I had never wanted to pursue a film career, but his courage in leaving the beaten track and pursuing his passion had an appeal that went beyond the specific passions he pursued. He even played the role of Ishaan in ‘Kai Po Che!’. It must have been a role that he jumped at - playing someone passionate about his goals. With every film he made, he solidified the transition from the familiar path of a studious kid to the ‘ishaan kon’ (the way I thought of it, as a hard to reach corner) of being a Bollywood star.
It was a few years after his debut, after he had already made a name for himself in Bollywood, that I chanced upon his Instagram account. It was unlike any other filmstar Instagram account I had seen, filled with him talking about philosophy, life, ticking off some of his life goals (which, like him, spanned many, many different areas). I remember following him almost instantly. Later, I discovered that he still interacted with his fans on Instagram, replying to many of their comments, which is also something that is unexpected from a filmstar.

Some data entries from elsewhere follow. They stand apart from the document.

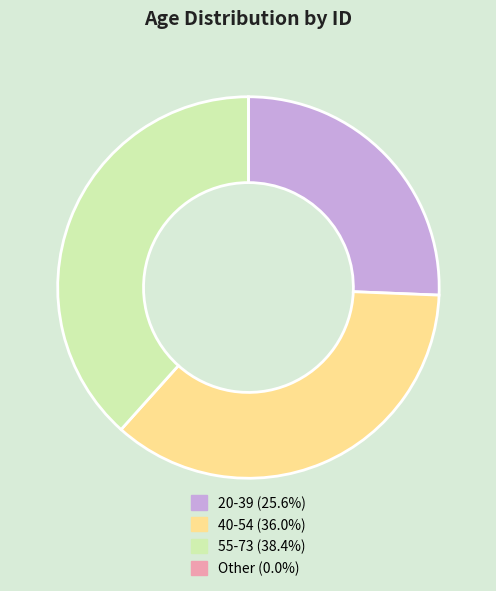

Do 40-54 (36.0%) and 20-39 (25.6%) together represent more than half of the pie?

Yes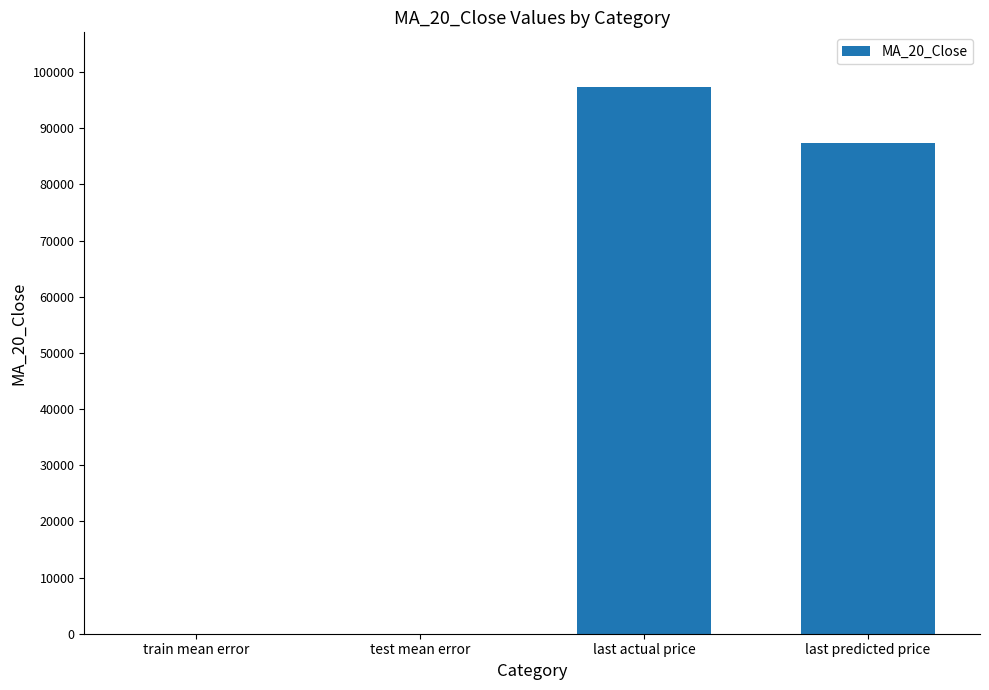

Which has a higher value, train mean error or last predicted price?

last predicted price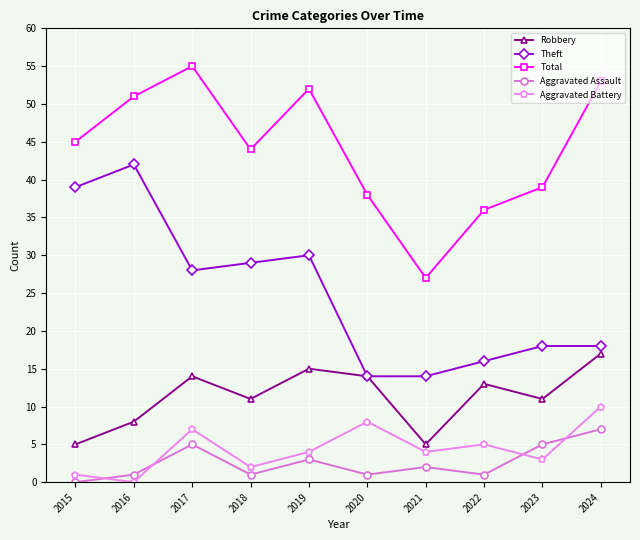

How many distinct data groups are displayed?

5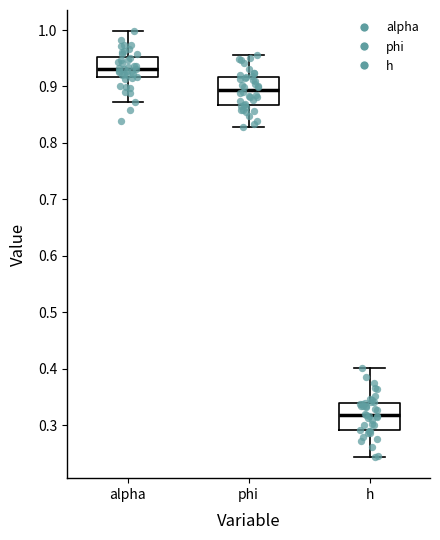

Reading left to right, read every box against the y-axis: the position of its median line, the range the box covers, and the ends of its whiskers. The values are not printed on the chart, so give them approximately, as read against the axis.

alpha: median 0.93, box 0.92 to 0.95, whiskers 0.87 to 1.00
phi: median 0.89, box 0.87 to 0.92, whiskers 0.83 to 0.95
h: median 0.32, box 0.29 to 0.34, whiskers 0.24 to 0.40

This was the person who passed away a few days back - passionate, living a life that many middle class Indian teens dream of while still maintaining his own identity. I first heard the news of his death when I opened Facebook early one morning and looked at a long post talking about how unimaginable it was that someone with a filmography that he had would do what he had done. It took me about half an hour to process it - my newsfeed had several posts about what he had meant to several different people, and even then I had to Google him to confirm the news. Two of my favourite people in the Indian film industry - Irrfan and Rishi Kapoor - passed away not too long back, but this… this felt personal, because this was one person in the industry that I related to. It feels like if this could happen to even a guy like that, it can happen to anyone at all.
Several stories have continued to come out about him and the lives he had touched. One in particular concerns Digvijay Deshmukh, who played the youngster Ali in ‘Kai Po Che!’. A junior cricketer then, he had told Sushant that he would not meet him until he became a decent cricketer. He was picked up by the Mumbai Indians, but the pandemic ensured the meeting did not happen, and it is not going to happen any more.

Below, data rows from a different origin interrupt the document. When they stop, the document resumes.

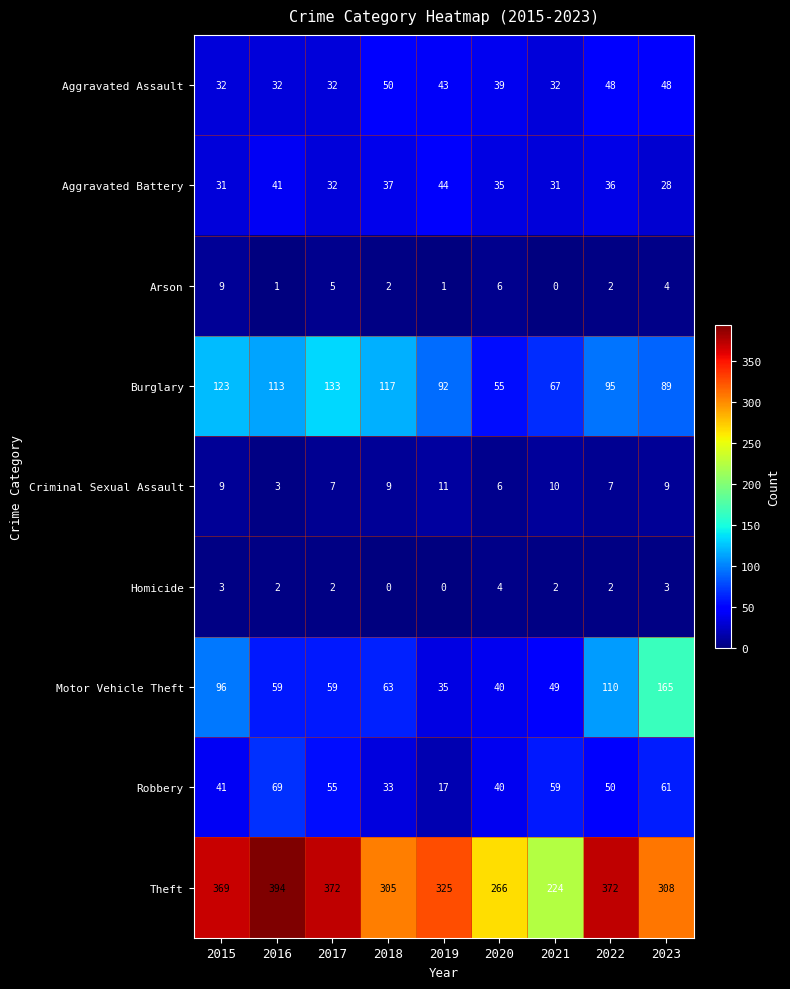

Which series has the largest total across all categories?

Theft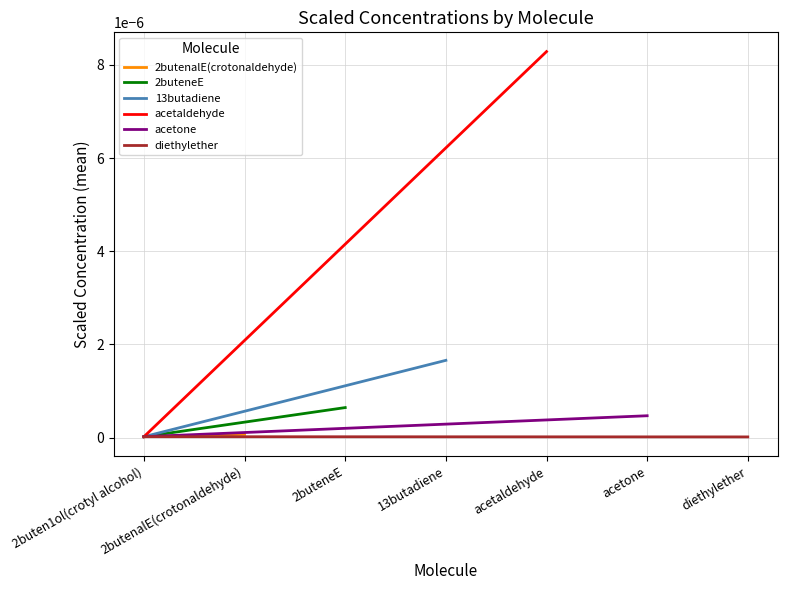

The 13butadiene series shows 0.0 at 13butadiene. True or false?

False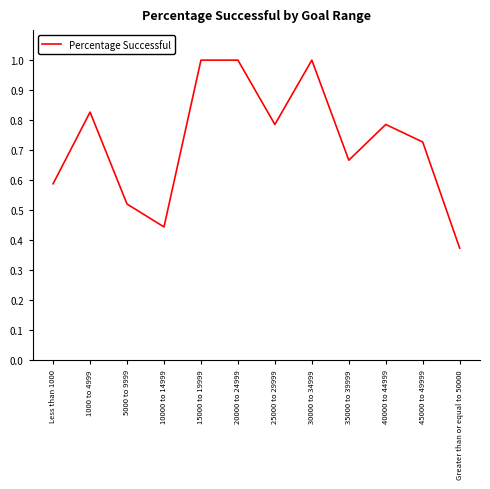

The chart shows a value of 0.8 at Less than 1000. True or false?

False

This and many other unfinished stories that he left behind should be reminders for us to take mental health seriously and for our society, as a whole, to have more empathy than it does right now.
‘Kai Po Che!’, like the book it is based on, is set in Gujarat. The title is a Gujarati phrase meaning ‘I have cut’, used when a competitor uses their kite thread to cut off another competitor’s kite thread during the Makar Sankranti celebrations. The life-thread of the lead actor in the film is now cut, and no one is saying “Kai po che!”